The parts shortages and door design issues reflect the many problems Tesla has faced bringing the Model X to market, a process that ran about two years behind the company’s original schedule. During a news conference earlier this year, CEO and founder Elon Musk noted that the original plan was to largely share parts with the Model S sedan. But it became apparent during development that the Model X would require a significant number of unique components.
(Better late than never. Click Here for more on the Model X.)
While Tesla expects to flex the production mix at the Fremont plant in order to reflect ongoing customer demand, Musk said that the goal is to produce roughly equal numbers of the two current Tesla models, with sales expected to reach somewhere between 80,000 and 90,000 for all of 2016. That would be as much as an 80% increase from 2015 sales numbers.
Nonetheless, it would mean that Tesla would be using only a small fraction of the plant’s total capacity.
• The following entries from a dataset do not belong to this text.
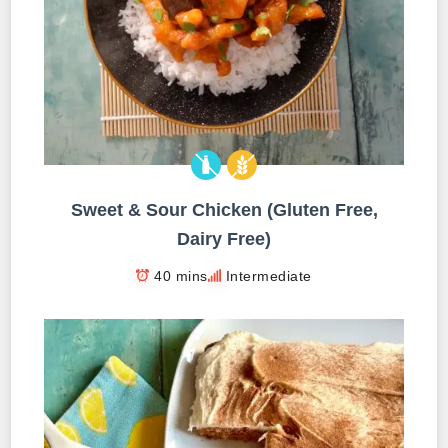
Sweet & Sour Chicken (Gluten Free,
Dairy Free)
40 mins
Intermediate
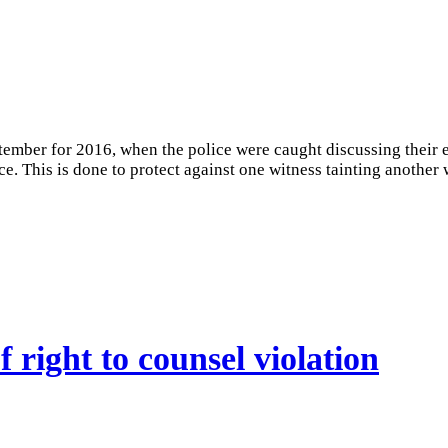
ember for 2016, when the police were caught discussing their ev
e. This is done to protect against one witness tainting another 
 right to counsel violation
Previously operated as part of a joint venture between General Motors and Toyota, the Fremont facility could ultimately roll out as many as 500,000 vehicles annually, Musk noted during the unveiling of the new Model 3 last week.
(For a closer look at the Tesla Model 3, Click Here.)
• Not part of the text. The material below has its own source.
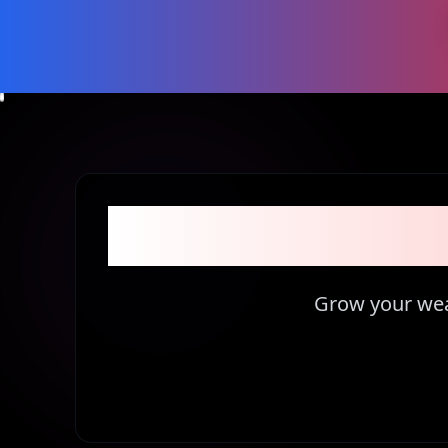
Become part 
Grow your weal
The goal is to reach the plant’s capacity by around the end of the decade, largely through sales of the more mainstream Model 3 sedan. But some industry analysts suggest the carmaker’s problems with the Model X suggest Tesla will face trouble going forward.
Musk suggested he was himself less than 100% certain the debut of the latest battery-car would meet its production launch target. Saying the goal was to get the Model 3 into showrooms “next year,” the South African-born executive quickly added, “I feel fairly confident they will begin next year.”
A lengthy delay could lead some potential customers to cancel orders, analyst Joe Phillippi, of AutoTrends Consulting, told TheDetroitBureau.com, especially with competitors such as General Motors bringing their own, long-range and affordable battery-cars to market in the months ahead.
Tesla, for its part, has noted that early reservations of the Model 3 are now approaching 300,000.